Description

Implements #19014

• Decouples the 2FA and QR Code libraries in order to permanently add a 2FA ("Google Authenticator") dependency, so that baseline security is guaranteed - no matter how PMA was installed (i.e. How to Active Two-Factor Auth on phpmyadmin #16779, No QR code appearing in settings #17567, among others).
• Introduces a backup-code functionality, so that users who have lost their authenticator can regain access. (WIP)
• The QR Code dependency becomes optional and can even be moved to the frontend Javascript and be used for other purposes, as it has only very little use in the backend (no requirements for image generating PHP extensions anymore).
• Removes an outdated, possibly abandoned dependency in the process.

Open questions

Authenticator

• Extract into an interface to ease switching 3rd party libraries? (With that said, I'd extract all 3rd party functionality in the subclasses of PhpMyAdmin\Plugins\TwoFactorPlugin into interfaces, so that they remain untouched in case a library changes)
• Offer global options for secret length and number of allowed adjacent codes (grace period), and maybe time offset?
• Backup code functionality (currently WIP without function aside of being displayed in the setup screen):
  • I'm not exactly sure what whould be the best course of action in case a backup code was used.

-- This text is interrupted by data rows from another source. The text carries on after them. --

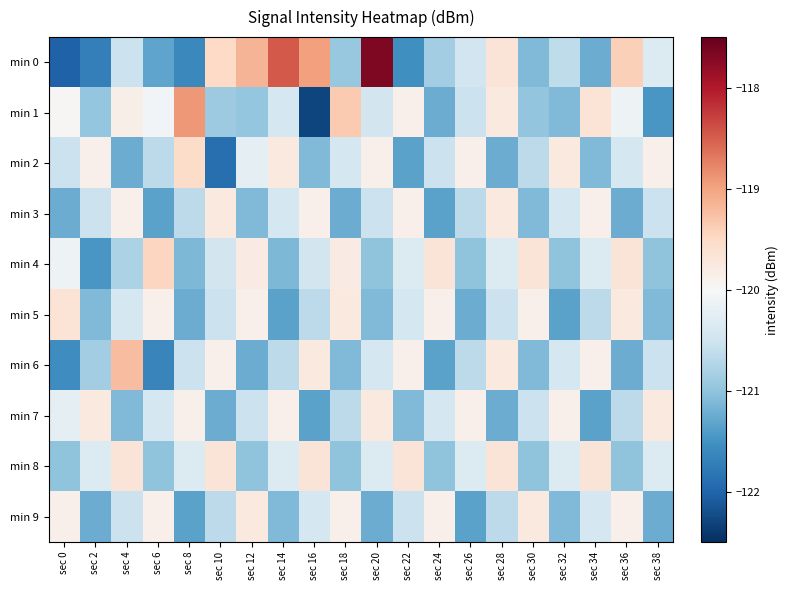

Reading left to right, transcribe all the data shown in this chart.

min 0: sec 0=-122.0	sec 2=-121.7	sec 4=-120.5	sec 6=-121.3	sec 8=-121.6	sec 10=-119.5	sec 12=-119.1	sec 14=-118.5	sec 16=-119.0	sec 18=-120.9	sec 20=-117.7	sec 22=-121.5	sec 24=-120.9	sec 26=-120.5	sec 28=-119.7	sec 30=-121.1	sec 32=-120.6	sec 34=-121.2	sec 36=-119.4	sec 38=-120.3
min 1: sec 0=-120.0	sec 2=-121.0	sec 4=-119.9	sec 6=-120.1	sec 8=-118.9	sec 10=-120.9	sec 12=-121.0	sec 14=-120.4	sec 16=-122.3	sec 18=-119.3	sec 20=-120.5	sec 22=-119.9	sec 24=-121.2	sec 26=-120.5	sec 28=-119.8	sec 30=-121.0	sec 32=-121.1	sec 34=-119.7	sec 36=-120.1	sec 38=-121.5
min 2: sec 0=-120.5	sec 2=-119.9	sec 4=-121.2	sec 6=-120.7	sec 8=-119.5	sec 10=-121.9	sec 12=-120.2	sec 14=-119.8	sec 16=-121.1	sec 18=-120.4	sec 20=-119.9	sec 22=-121.3	sec 24=-120.5	sec 26=-119.9	sec 28=-121.2	sec 30=-120.7	sec 32=-119.8	sec 34=-121.1	sec 36=-120.4	sec 38=-119.9
min 3: sec 0=-121.2	sec 2=-120.5	sec 4=-119.9	sec 6=-121.3	sec 8=-120.7	sec 10=-119.8	sec 12=-121.1	sec 14=-120.4	sec 16=-119.9	sec 18=-121.2	sec 20=-120.5	sec 22=-119.9	sec 24=-121.3	sec 26=-120.7	sec 28=-119.8	sec 30=-121.1	sec 32=-120.4	sec 34=-119.9	sec 36=-121.2	sec 38=-120.5
min 4: sec 0=-120.1	sec 2=-121.5	sec 4=-120.8	sec 6=-119.5	sec 8=-121.1	sec 10=-120.5	sec 12=-119.8	sec 14=-121.1	sec 16=-120.5	sec 18=-119.8	sec 20=-121.0	sec 22=-120.3	sec 24=-119.7	sec 26=-121.0	sec 28=-120.3	sec 30=-119.7	sec 32=-121.0	sec 34=-120.3	sec 36=-119.7	sec 38=-121.0
min 5: sec 0=-119.7	sec 2=-121.1	sec 4=-120.4	sec 6=-119.9	sec 8=-121.2	sec 10=-120.5	sec 12=-119.9	sec 14=-121.3	sec 16=-120.7	sec 18=-119.8	sec 20=-121.1	sec 22=-120.4	sec 24=-119.9	sec 26=-121.2	sec 28=-120.5	sec 30=-119.9	sec 32=-121.3	sec 34=-120.7	sec 36=-119.8	sec 38=-121.1
min 6: sec 0=-121.5	sec 2=-120.9	sec 4=-119.2	sec 6=-121.7	sec 8=-120.5	sec 10=-119.9	sec 12=-121.2	sec 14=-120.7	sec 16=-119.8	sec 18=-121.1	sec 20=-120.4	sec 22=-119.9	sec 24=-121.3	sec 26=-120.7	sec 28=-119.8	sec 30=-121.1	sec 32=-120.4	sec 34=-119.9	sec 36=-121.2	sec 38=-120.5
min 7: sec 0=-120.2	sec 2=-119.8	sec 4=-121.1	sec 6=-120.4	sec 8=-119.9	sec 10=-121.2	sec 12=-120.5	sec 14=-119.9	sec 16=-121.3	sec 18=-120.7	sec 20=-119.8	sec 22=-121.1	sec 24=-120.4	sec 26=-119.9	sec 28=-121.2	sec 30=-120.5	sec 32=-119.9	sec 34=-121.3	sec 36=-120.7	sec 38=-119.8
min 8: sec 0=-121.0	sec 2=-120.3	sec 4=-119.7	sec 6=-121.0	sec 8=-120.3	sec 10=-119.7	sec 12=-121.0	sec 14=-120.3	sec 16=-119.7	sec 18=-121.0	sec 20=-120.3	sec 22=-119.7	sec 24=-121.0	sec 26=-120.3	sec 28=-119.7	sec 30=-121.0	sec 32=-120.3	sec 34=-119.7	sec 36=-121.0	sec 38=-120.3
min 9: sec 0=-119.9	sec 2=-121.2	sec 4=-120.5	sec 6=-119.9	sec 8=-121.3	sec 10=-120.7	sec 12=-119.8	sec 14=-121.1	sec 16=-120.4	sec 18=-119.9	sec 20=-121.2	sec 22=-120.5	sec 24=-119.9	sec 26=-121.3	sec 28=-120.7	sec 30=-119.8	sec 32=-121.1	sec 34=-120.4	sec 36=-119.9	sec 38=-121.2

Just redirect to the setup screen, so that the user can scan/enter the secret once again? Provide a new secret? Unknown third thing??
  • I'm unsure how to faciliate a redirect in that case, and I might a little help/pointing into the right direction here.
  • Does PMA have functionality to rate limit certain endpoints (to avoid the 2FA endpoint being brute forced), or do we just use a good ol' internal counter (via settings)?

Suggested library: chillerlan/php-authenticator

QR Code

• Leave in backend?
  • if kept:
    • Extract into an interface to ease switching 3rd party libraries and allow enhanced configuration and/or user defined classes?
      • Add an option for a user-defined class, provide one by default, with an optional composer dependency.
    • Maybe move the "missing qrcode library" message to the setup page, so that a user knows why no QR Code is shown.
  • if not:
    • Figure out possible issues frontend QR Codes could cause (e.g. mobile compatibility: SVG, HTML Canvas, performance, package size).
    • Explore other possible uses, e.g. display of queries and field values (up to ~3kb).

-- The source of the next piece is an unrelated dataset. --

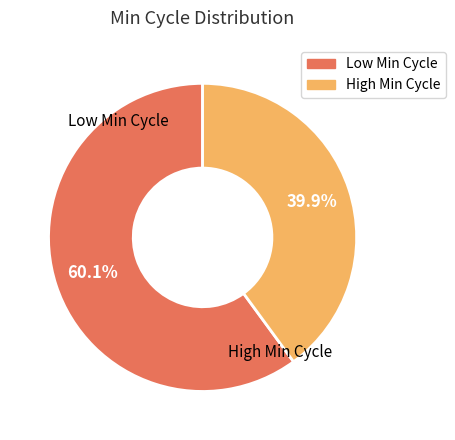

How many segments does this pie chart have?

2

Suggestes libraries: chillerlan/php-qrcode, chillerlan/js-qrcode

I'm going to submit this as a draft for now as there are several open questions that need to be discussed.

Before submitting the pull request, please review the following checklist:

• Make sure you have read our CONTRIBUTING.md document.
• Make sure you are making a pull request against the correct branch. For example, for bug fixes in a released version use the corresponding QA branch and for new features use the master branch. If you have a doubt, you can ask as a comment in the bug report or on the mailing list.
• Every commit has proper Signed-off-by line as described in our DCO. This ensures that the work you're submitting is your own creation. (see Clearing up the 2FA confusion #19014 (comment))
• Every commit has a descriptive commit message.
• Every commit is needed on its own, if you have just minor fixes to previous commits, you can squash them.
• Any new functionality is covered by tests.